++++ Fragmento de texto ++++
Nuestra América

Guatemala en su laberinto de inequidad

Por Alberto Miguel Sanchez*- El antiguo sueño de una nación centroamericana unida parece solo una utopía inalcanzable en estos tiempos fragmentados de un capitalismo feroz.

Guatemala, desde el mismo proceso de conquista, muestra en su desarrollo histórico una complejidad en la que confluyen diferentes elementos distintivos. Su población, que de acuerdo al censo de 2018, alcanza los 14,9 millones de habitantes, posee casi un 50% de pueblos originarios diseminados en su territorio. Mayas, Garífunas, Xincas y afrodescendientes componen una porción relevante de los habitantes de la nación y a al mismo tiempo representan la porción que permanece en la mayor marginalidad social. A diferencia de otras naciones de la región, Guatemala muestra una importante ruralidad en sus habitantes, llegando los mismos a casi el 50% de la población.

La situación socioeconómica de los indígenas en Guatemala continúa mostrando profundas desigualdades debido a los problemas estructurales, como la exclusión social, el racismo y el despojo de sus medios de vida, que los coloca en una situación de pobreza extrema. La pobreza afecta al 75% de indígenas y al 36% de no indígenas, la desnutrición crónica al 58% de indígenas en comparación con el 38% de no indígenas.

Esta desigualdad que padecen los marginados guatemaltecos desde tiempos ancestrales ha generado en diferentes momentos de su historia situaciones de violencia como expresión natural de resistencia a la opresión. Tal vez su máxima expresión esté configurado por el conflicto armado que se desarrolló entre 1960-1996 y que dejara profundas huellas, en gran medida por la magnitud que tuvo la acción represiva contra los sectores insurgentes y contra la población civil.

De acuerdo a estimaciones, el conflicto armado interno dejó más de 200.000 víctimas y 45.000 desaparecidos, entre los que se cuentan 5.000 niños. La ferocidad desatada fue claramente direccionada contra aquellos sectores que buscaban torcer el rumbo de injusticia y saqueo a la que eran sometidas las mayorías guatemaltecas. La represión mostró incluso la singularidad sanguinaria de la casi inexistencia de presos políticos, ya que los detenidos eran ejecutados sumariamente.

El carácter antidemocrático de la tradición política guatemalteca tiene sus raíces en una estructura económica caracterizada por la concentración de los bienes productivos en pocas manos, sentando con ello las bases de un régimen de exclusiones múltiples, a las que se sumaron los elementos de una cultura racista, que es a su vez la expresión más profunda de un sistema de relaciones sociales violentas y deshumanizadoras. El Estado se fue articulando paulatinamente como un instrumento para salvaguardar esa estructura, garantizando la persistencia de la exclusión y la injusticia.
++++ Líneas de datos ++++
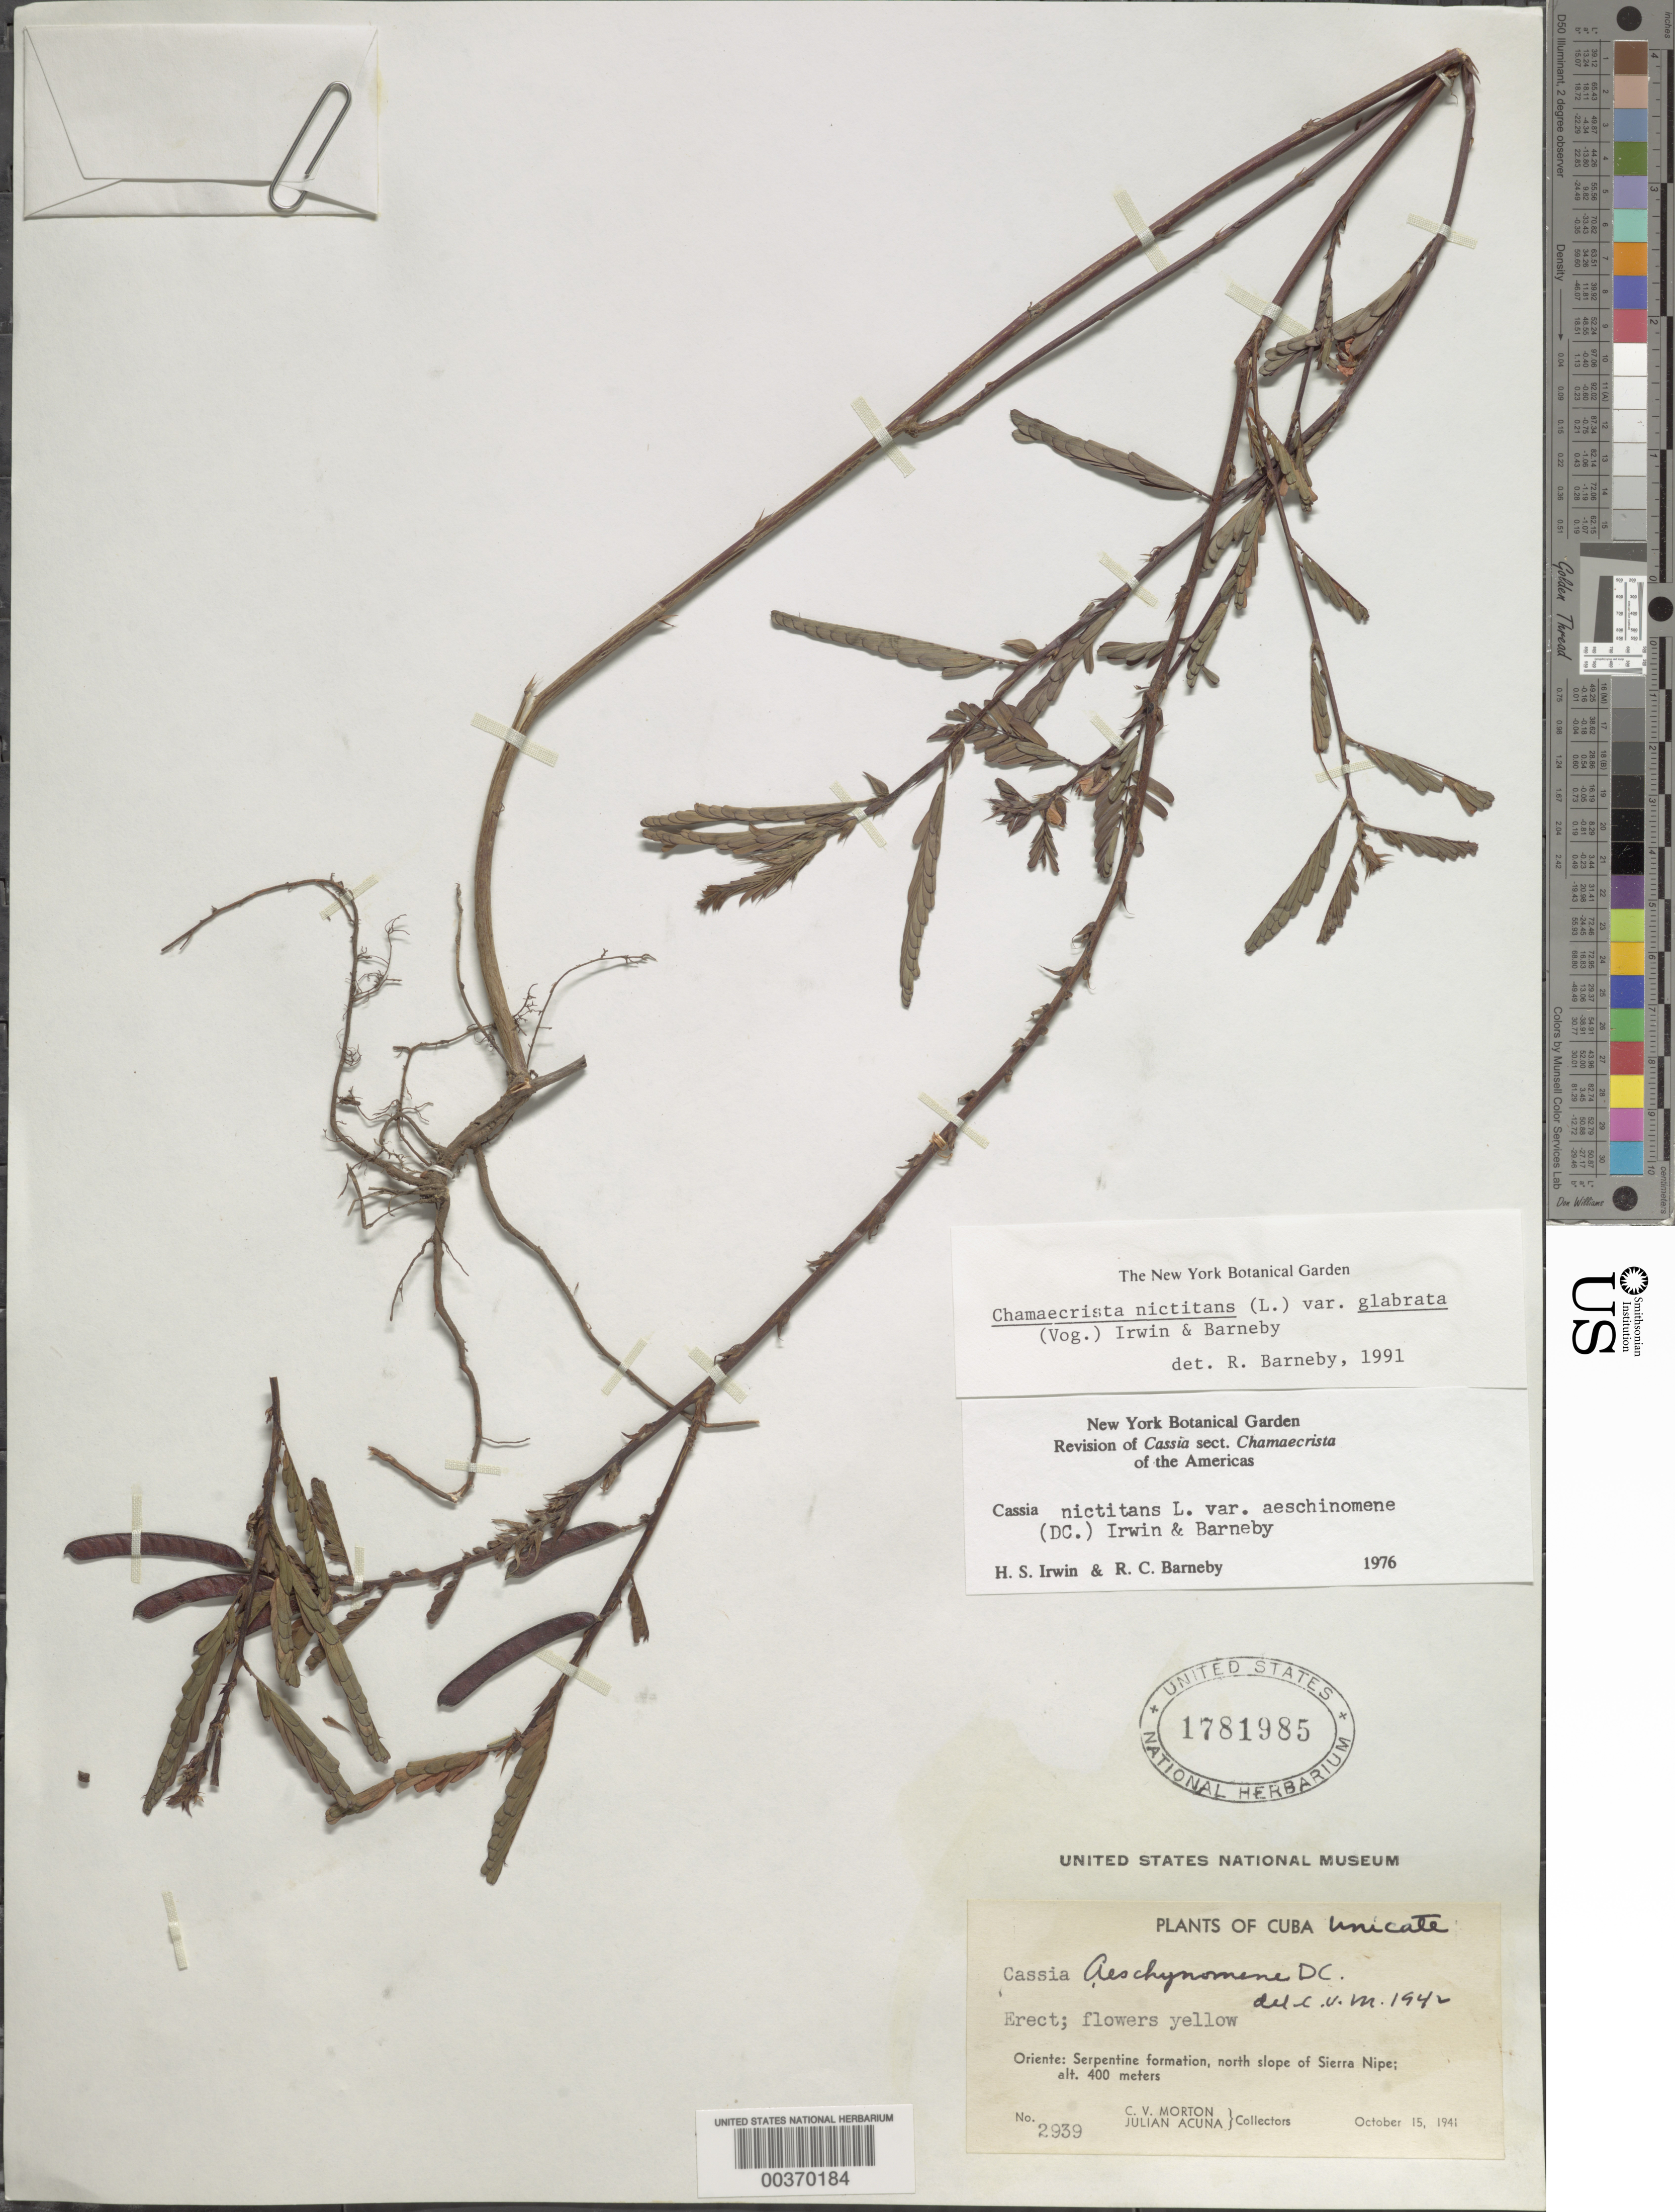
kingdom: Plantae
++++
++++ Líneas de datos ++++
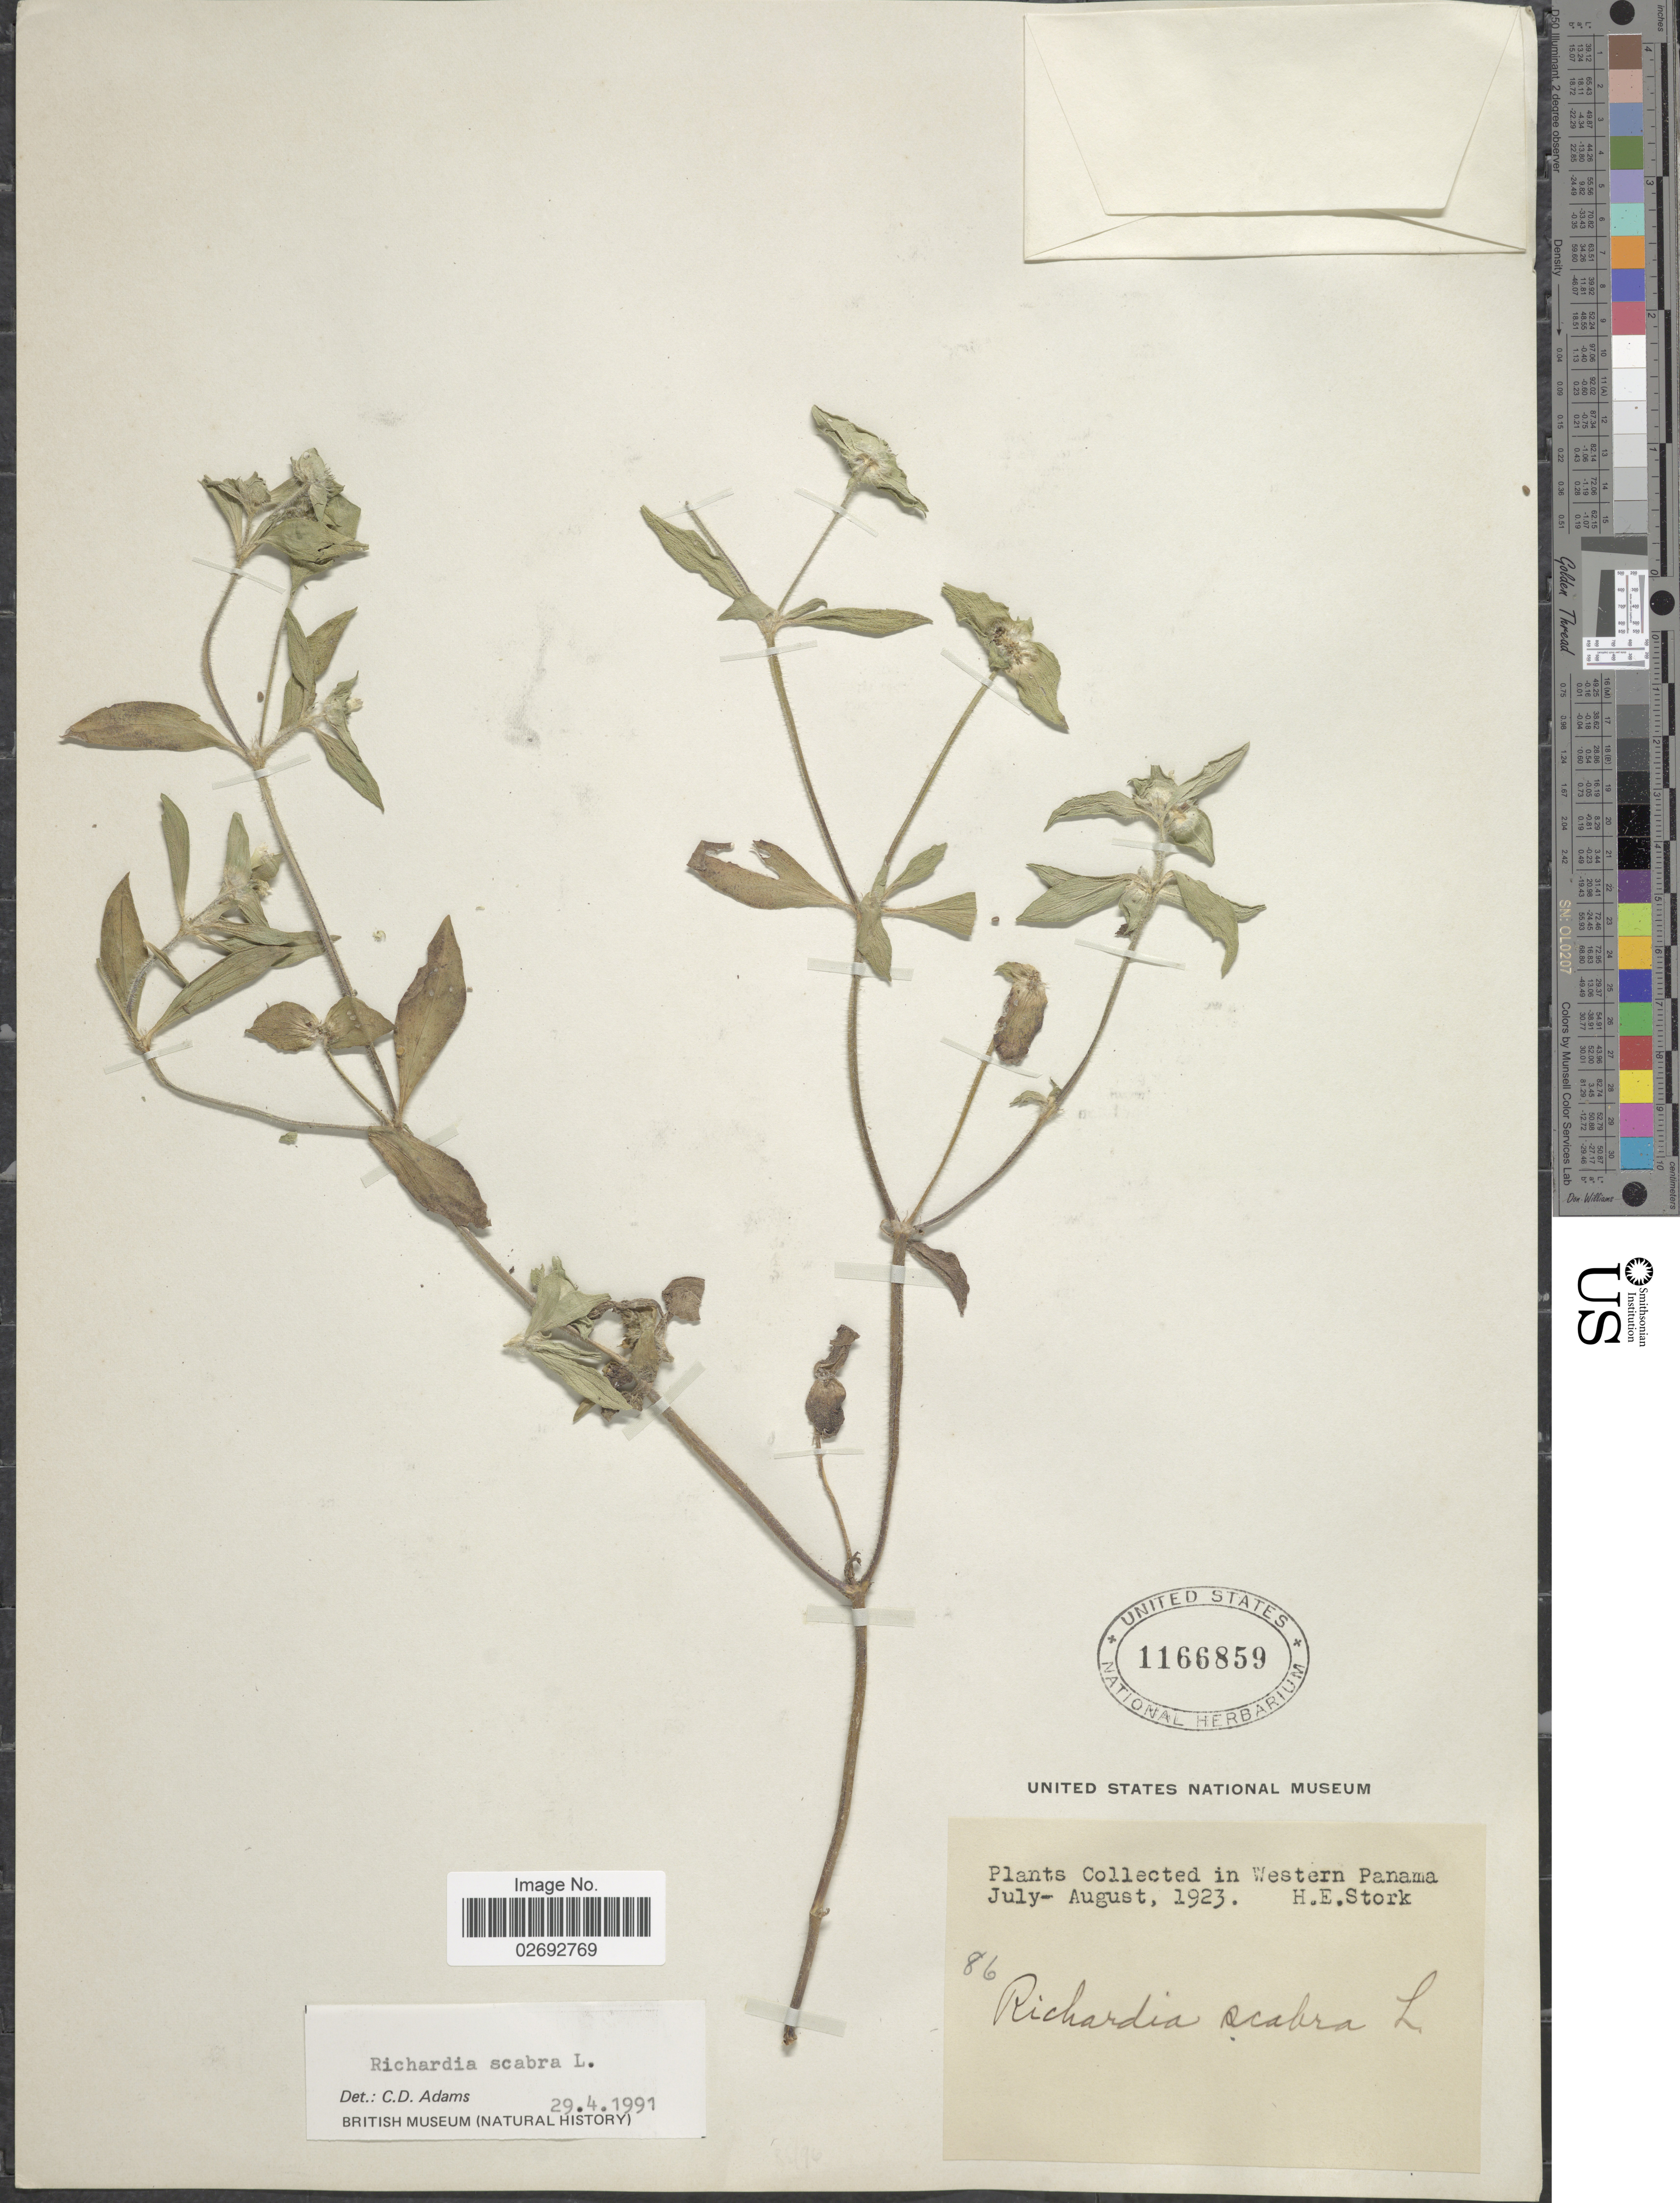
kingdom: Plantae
++++
Tareas a realizar:
1/ Resume en dos oraciones el texto sobre la inequidad en Guatemala.
2/ Reescribe el pasaje del texto sobre la inequidad en Guatemala que empieza con "Nuestra América" y continúa hasta "un capitalismo feroz.", sustituyendo "utopía" por "quimera".
3/ Responde, según el texto sobre la inequidad en Guatemala:
(a) ¿Cuántos habitantes tiene Guatemala según el censo de 2018?
(b) ¿Qué porcentaje de indígenas padece desnutrición crónica?
(c) ¿Cuántos niños se cuentan entre los desaparecidos del conflicto armado interno?
Las líneas de datos no hacen falta para resolver nada.

Resultados:
1/ Guatemala tiene casi un 50% de población originaria y rural, y los indígenas sufren profundas desigualdades estructurales: la pobreza los afecta en un 75%, frente al 36% de los no indígenas. Esa desigualdad derivó en episodios de violencia, cuya máxima expresión fue el conflicto armado de 1960-1996, con más de 200.000 víctimas, y se sostiene en una estructura económica concentrada, una cultura racista y un Estado articulado para preservar la exclusión.

2/
Nuestra América

Guatemala en su laberinto de inequidad

Por Alberto Miguel Sanchez*- El antiguo sueño de una nación centroamericana unida parece solo una quimera inalcanzable en estos tiempos fragmentados de un capitalismo feroz.

3/
(a) 14,9 millones.
(b) El 58%.
(c) 5.000.